Given the framework of a conditionally privileged communication, an absence of malice entitles the defendant to judgment as a matter of law. Phifer v. Foe, Wyo., 443 P.2d 870 (1968); Tschirgi v. Lander Wyoming State Journal, supra, 706 P.2d 1116.

2. No Genuine Issue of Material Fact

Stage six, Cordova v. Gosar, supra, 719 P.2d at 636, concerns the substantive sufficiency of responsive affidavits. The plaintiff must “come forward with ‘specific facts showing that there is a genuine issue for trial.’ Id. at 636. Here, the plaintiff must come forward with specific evidence of malice or facts which allow an inference of malice in order to preclude judgment as a matter of law that libel or slander did not result from the utterance.

“When a party opposes a motion for summary judgment, it cannot simply rely on its allegations and pleadings, but must affirmatively set forth material opposing facts.” Murray First Thrift & Loan Co. v. N-C Paving, Wyo., 576 P.2d 455, 457 (1978).

Appellees’ brief in support of appellant’s motion for summary judgment argued that as a matter of law summary judgment for appellees was proper upon three offered bases, privilege being the first of the three. Because appellant argued in opposition to summary judgment that “common interest doctrine” (conditionally privileged communication) was nonexistent, appellant did not allege or demónstrate the facts necessary to infer malice. See Phifer v. Foe, supra.

“This court looks at the record from the viewpoint most favorable to the party opposing the motion, giving to him all favorable inferences to be drawn from the facts contained in affidavits, depositions and other proper material appearing in the record.” Reno Livestock Corporation v. Sun Oil Company (Delaware), supra, 638 P.2d at 150.

When plaintiff fails to allege or demonstrate malice because of broader opposition to the lower court’s acceptance of a conditionally privileged communication, we further look to the record for the facts needed to create a genuine issue as to a material fact sufficient factually to question the existence of that conditionally privileged communication. Phifer v. Foe, supra. See also Carter v. Davison, Wyo., 359 P.2d 990 (1961).

A review of appellant’s affidavit, containing the “Pacts Opposing Summary Judgment,” reveals no material facts negatively placing in issue that existence of a conditionally privileged communication. Appel-lees wanted to be assured of payment for a service to be rendered. The business relationship was not called into dispute by the responsive affidavit nor the right of the insured to seek assurance of prompt premium payment. Also undenied was the affidavit statement of appellees delineating prior difficulty in collecting payments promptly from appellant and ultimate collection of the involved insurance premium by a collection bureau lawsuit.

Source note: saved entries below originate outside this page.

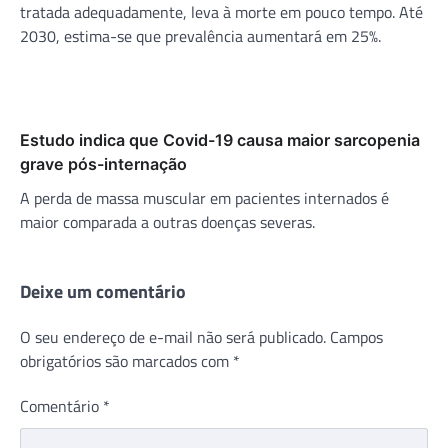
tratada adequadamente, leva à morte em pouco tempo. Até
2030, estima-se que prevalência aumentará em 25%.
Estudo indica que Covid-19 causa maior sarcopenia
grave pós-internação
A perda de massa muscular em pacientes internados é
maior comparada a outras doenças severas.
Deixe um comentário
O seu endereço de e-mail não será publicado.
Campos
obrigatórios são marcados com
*
Comentário
*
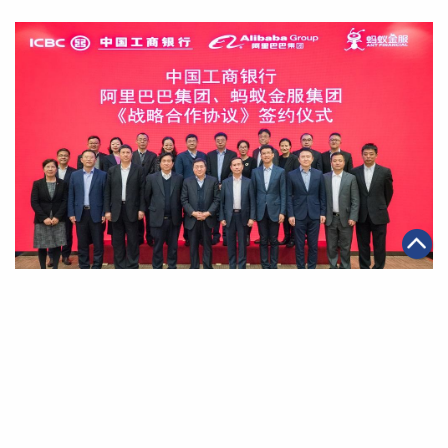
|
2019年12月16日
金融服務
工商銀行與阿里巴巴、螞蟻金服達成全面戰略合作 聚焦金
融科技打造開放生態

This court is left to conclude that the communication within its business relationship was conditionally privileged, and that as a matter of law, in the absence of any evidence of malice, see Tavoulareas v. Piro, 817 P.2d 762 (D.C.Cir.1987), no genuine issue of material facts exists, and summary judgment was appropriate. Sylvester v. Armstrong, supra.

Affirmed. 
      
      . Appellant is also before this court on a foreclosure contest, Williams v. First Wyoming Bank N.A., Laramie, No. 87-105, filed April 15, 1987.
     
      
      . In the Wyoming economy of today, the critique of “having financial difficulty' is infrequently noteworthy and seldom untrue.